Does this seem too technical? Well, your eyes do the same thing. Walk out on a bright snowy day and your eyes are overwhelmed by the extreme brightness. Your eyes ignore all the white by closing your iris down to pinholes. Conversely, let your eyes get accustomed to a dark night and your irises open wide. Your eyes will not be able to perceive colors well at either extreme.
Below the 'Highlights' and 'Shadows' sliders is another slider labeled 'Midtones'. The software is telling us what it will assume is a medium gray. By moving this slider, we can force the software to show us more detail in either the lighter gray tones or in the darker ones.
By default, most scanner software is set with a 'midpoint' (or 'gamma') in set to 2.2. It turns out that a gamma of 2.2 looks good on Windows monitors, but a little dark on Macintosh monitors.
By simply moving the small 'highlights' and 'shadows' sliders (also called 'white' and 'black' in some software), we can adjust how the scanner "sees" the certificate.
Using the graph as a guide, I made a slight adjustment and moved thin red and magenta in toward the edges of the big gray hump in the middle of the graph. I also modified the midtones slightly by changing it to 2.5.
Here's the result.
Granted, the average person will not see much difference. However, knowing what we've done here, you will hopefully notice that there is more detail in the gray areas of the vignette. The woman's body looks less dark and we can perceive an attractive improvement in the gray behind the company name. Notice also that there is slightly more detail in the wide brown borders. As you can appreciate, larger images shows improvements more clearly.

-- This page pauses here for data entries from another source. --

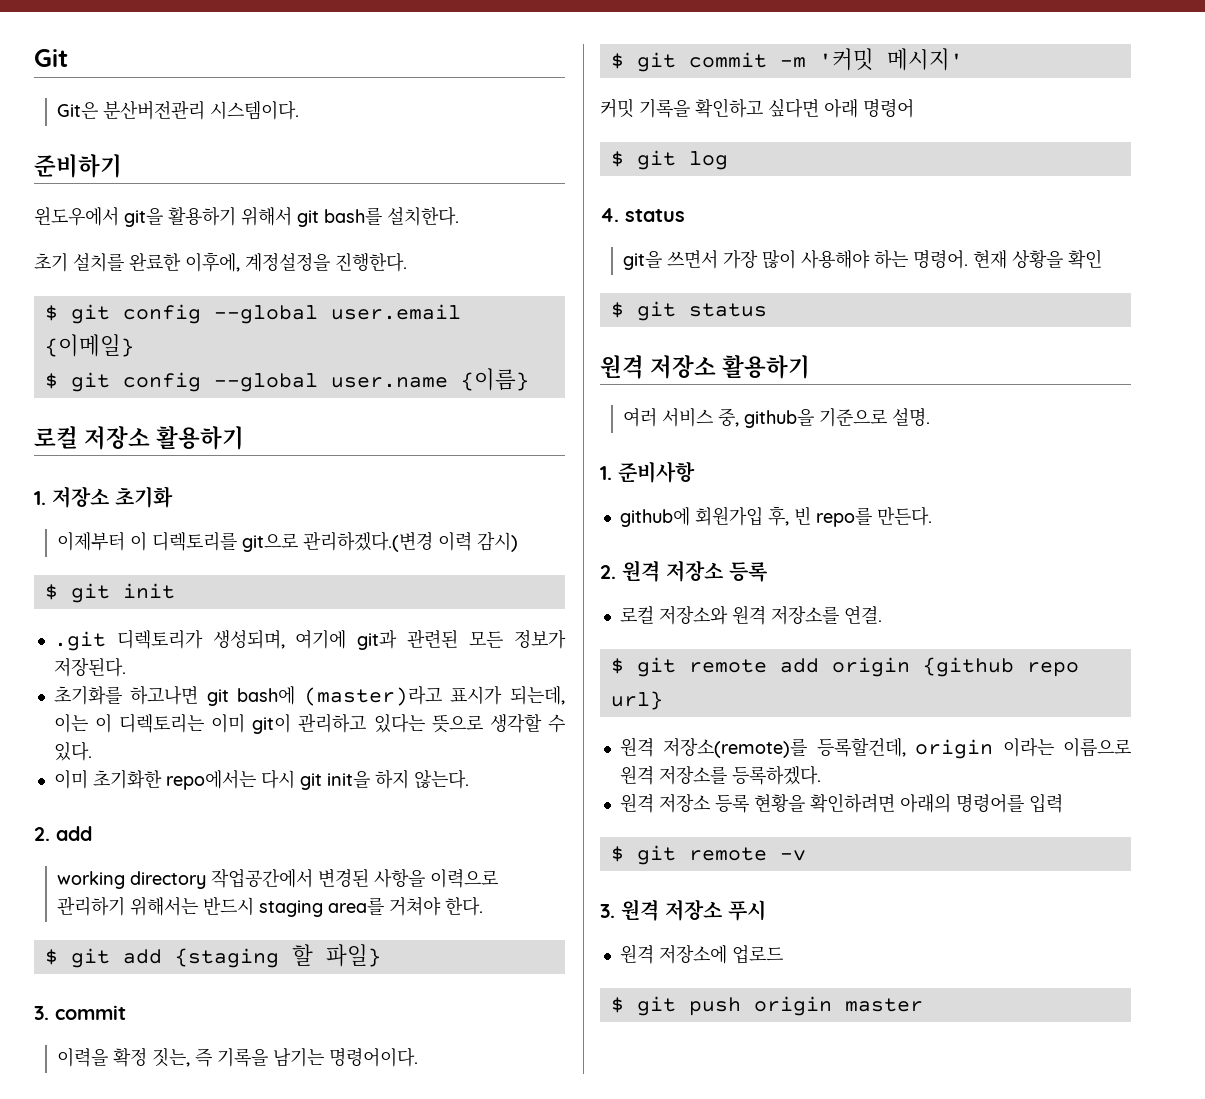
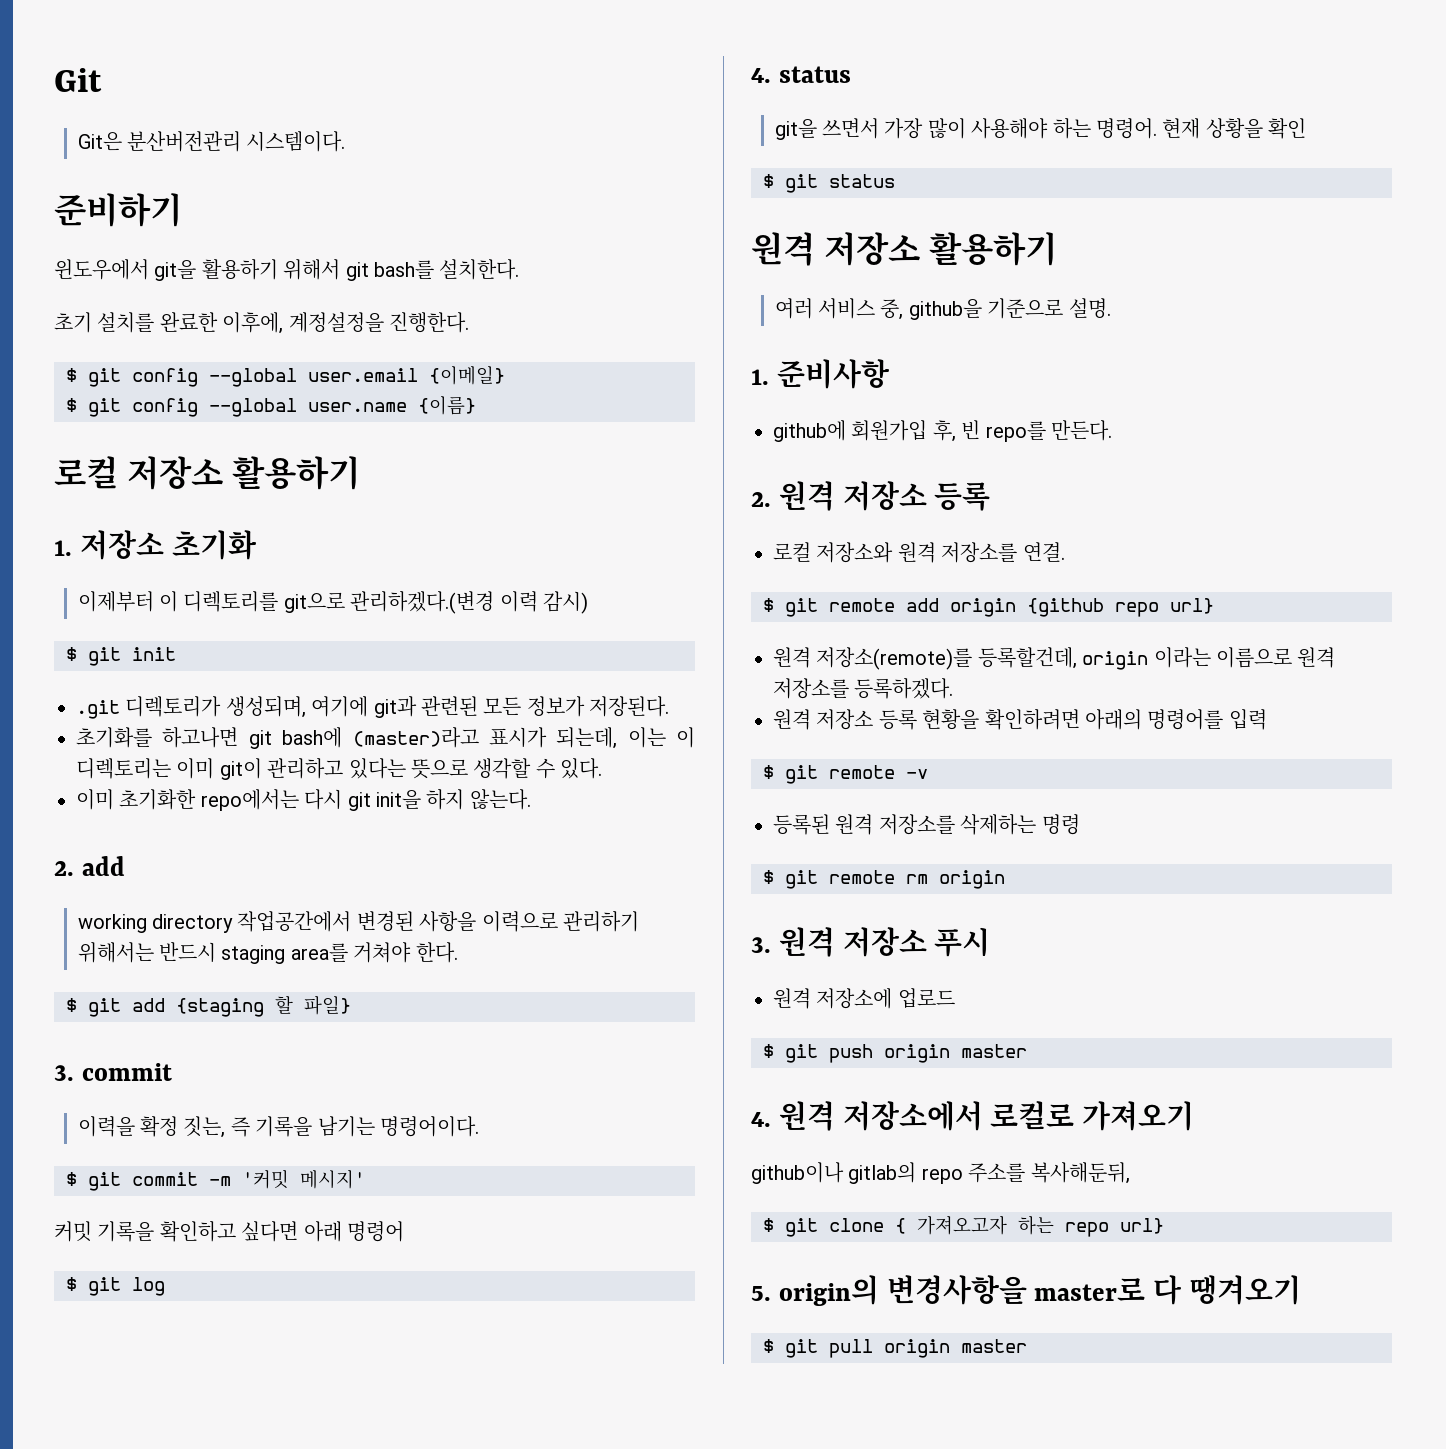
(806, 855) none -> [773,814,1080,835] [763,870,1005,889] // 등록된 원격 저장소를 삭제하는 명령 // $ git remote rm origin
(923, 1005) none -> [751,1101,1195,1131] [751,1162,1130,1184] [763,1215,1164,1237] [751,1275,1302,1306] [763,1339,1027,1358] // 4. 원격 저장소에서 로컬로 가져오기 // github이나 gitlab의 repo 주소를 복사해둔뒤, // $ git clone { 가져오고자 하는 repo url} // 5. origin의 변경사항을 master로 다 땡겨오기 // $ git pull origin master

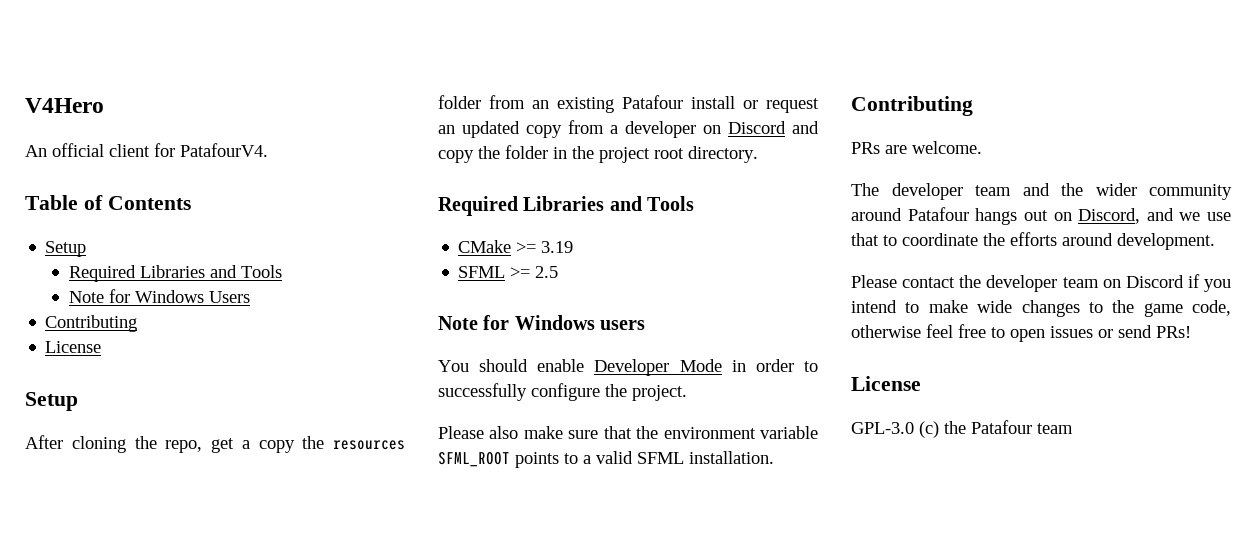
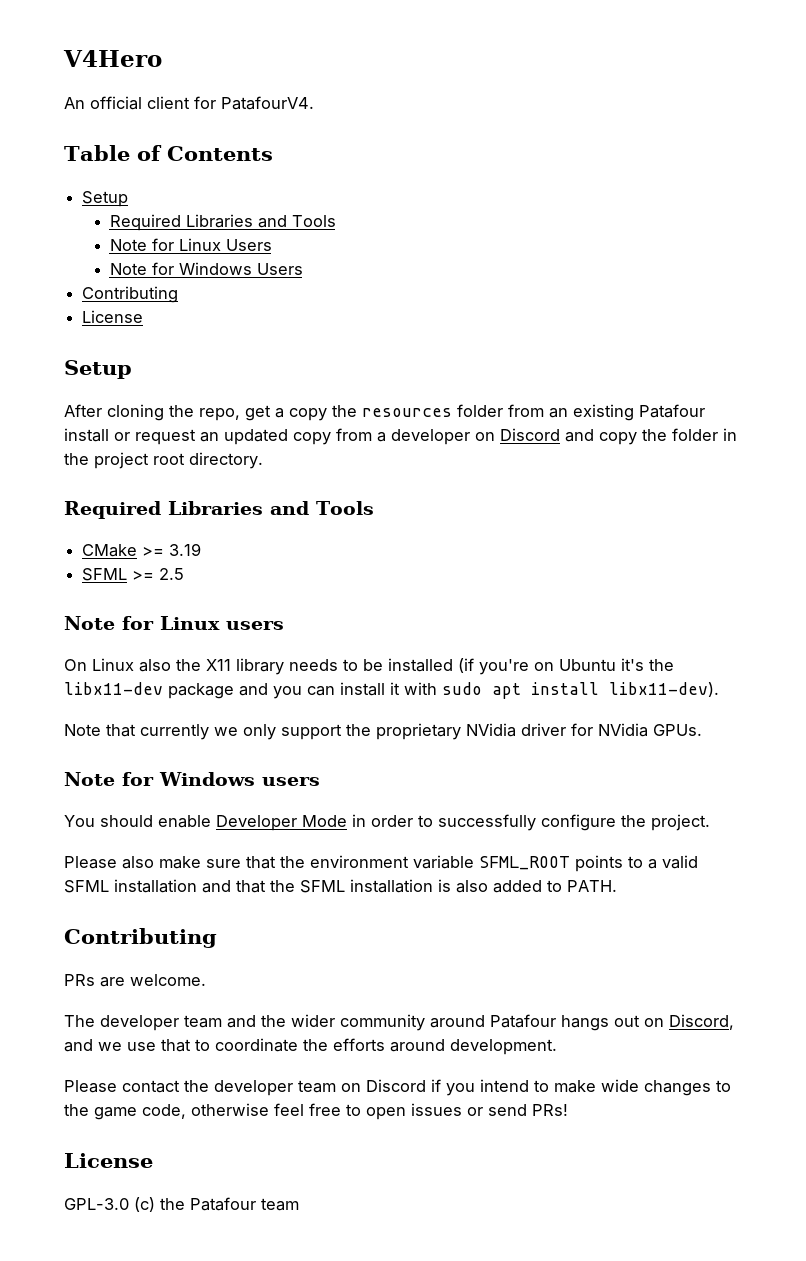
(282, 271) none -> [109,238,272,251] // Note for Linux Users
(559, 272) none -> [64,616,284,630] [64,658,674,675] [64,682,719,699] [64,723,702,740] // Note for Linux users // On Linux also the X11 library needs to be installed (if you're on Ubuntu it's the libx11-dev package and you can install it with sudo apt install libx11-dev). // Note that currently we only support the proprietary NVidia driver for NVidia GPUs.
[689,451,774,464] installation. -> [114,879,617,893] installation and that the SFML installation is also added to PATH.

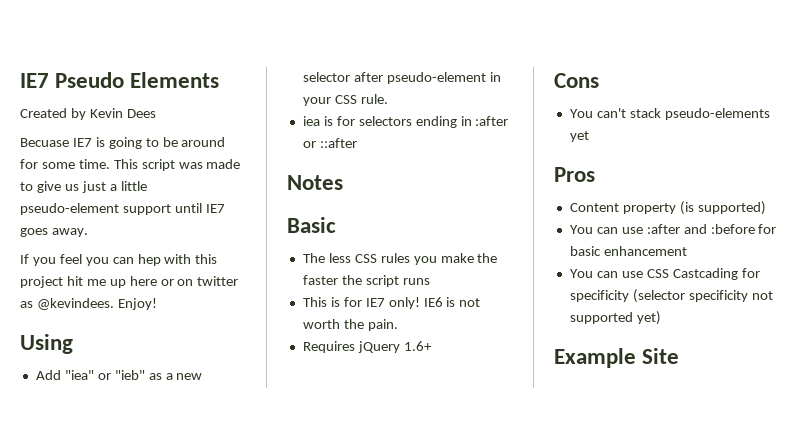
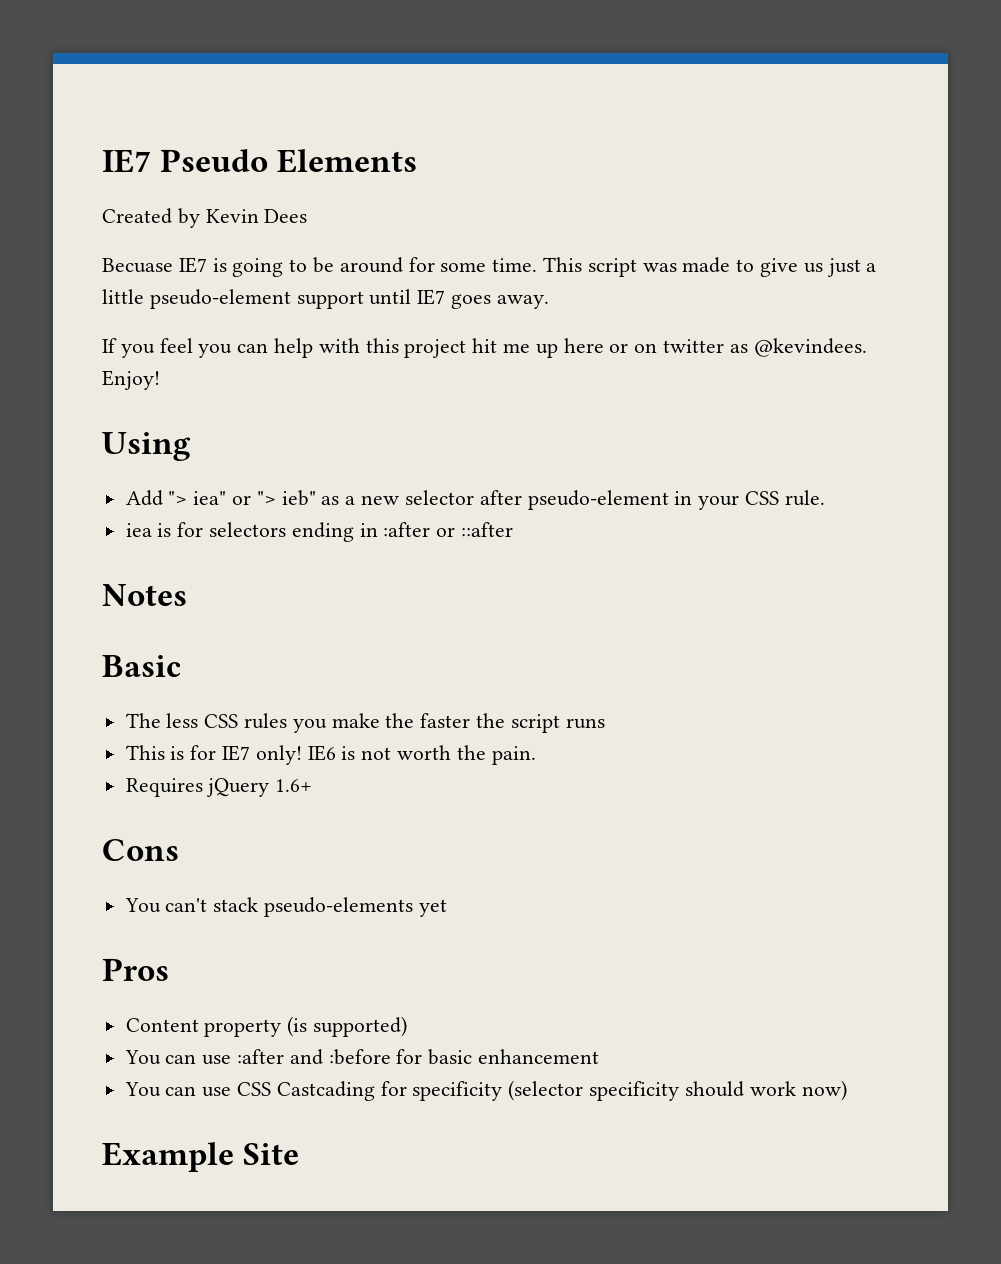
[137,254,161,266] hep -> [274,338,314,358] help
[64,370,145,380] "iea" or "ieb" -> [168,490,316,506] "> iea" or "> ieb"
[751,291,773,300] [569,311,661,325] not supported yet) -> [684,1080,847,1101] should work now)

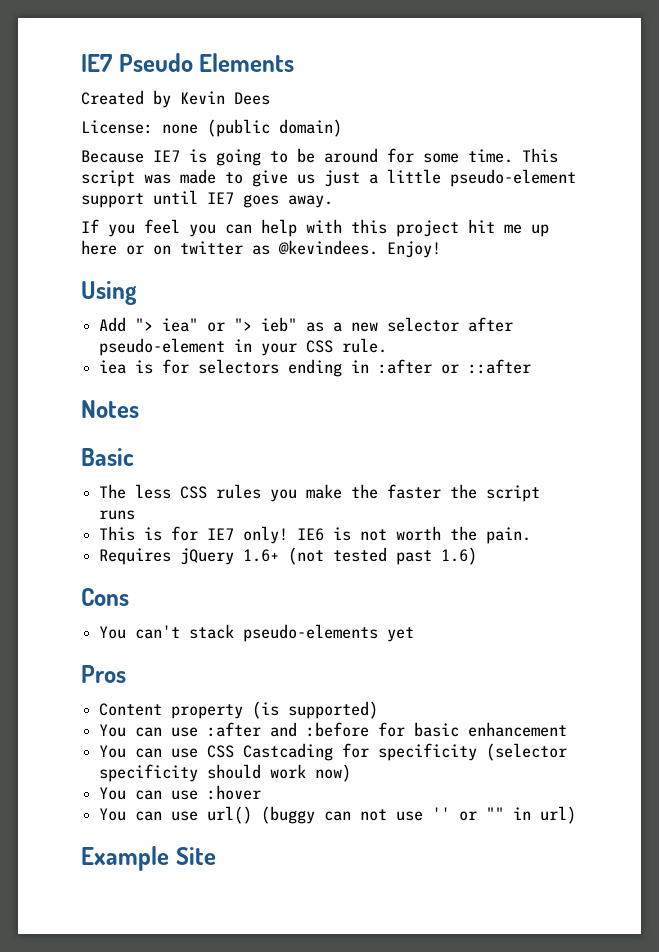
[102,258,173,273] Becuase -> [81,119,342,137] [81,150,144,163] License: none (public domain) // Because
(313, 785) none -> [288,547,478,565] (not tested past 1.6)
(847, 1090) none -> [99,785,262,800] [99,806,577,824] // You can use :hover // You can use url() (buggy can not use '' or "" in url)

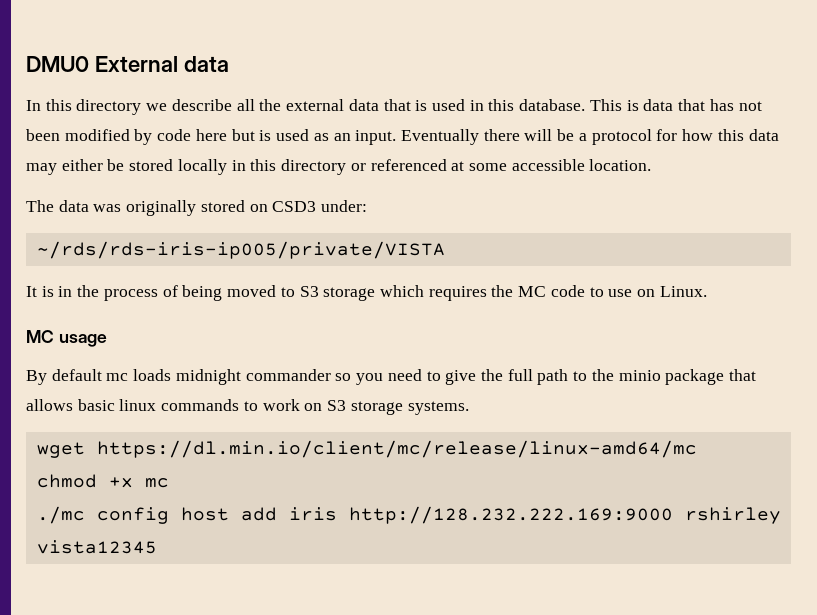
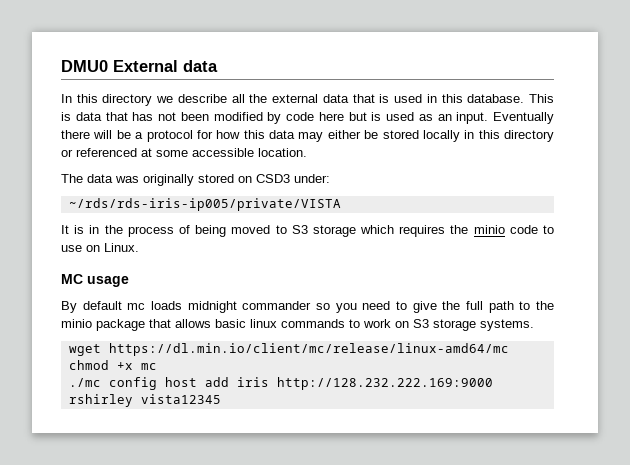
[518,286,547,297] MC -> [473,225,505,234] minio

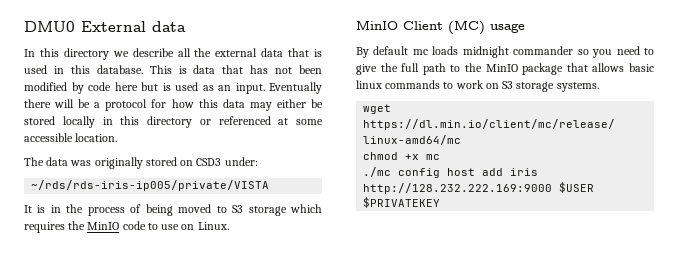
[473,225,505,234] minio -> [87,222,120,230] MinIO
[61,274,83,284] MC -> [356,20,485,35] MinIO Client (MC)
[61,319,92,328] minio -> [485,64,518,72] MinIO
[68,394,221,407] rshirley vista12345 -> [559,182,595,193] [363,197,441,208] $USER $PRIVATEKEY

What if your scanner will not allow adjustments?
Regrettably, some scanners do not allow exposure adjustments. Many are overly hard to use. Thankfully, there is often excellent third-party scanning software that will drive your scanner much, much better than factory software. Check out Silverfast.
Even without third-party software, hope is not lost. Get some kind of photo/image software that allows you to manipulate images. There is almost always free image software included with most scanners. Buy an instruction book on image manipulation and then experiment. Believe me, even if your scanner precludes much pre-scan improvement, you can make tremendous improvements to the final scan with very little effort.
Now, let me show you what you can accomplish with image manipulation software if you will simply ignore your fear.
Here is an image I grabbed from an ebay auction. (Serial number removed.)
And here is an example of how I was able to improve the image in a mere 12 seconds, including the time to save the file!
The main programs to accomplish such modifications are Adobe Photoshop®, Corel PhotoPaint®, and Jasc PaintShop®, plus various light versions of the same software. I firmly believe that you get what you pay for. However, if you don't think your needs are tremendous, then look around for free versions. Search Google for "free image editing software."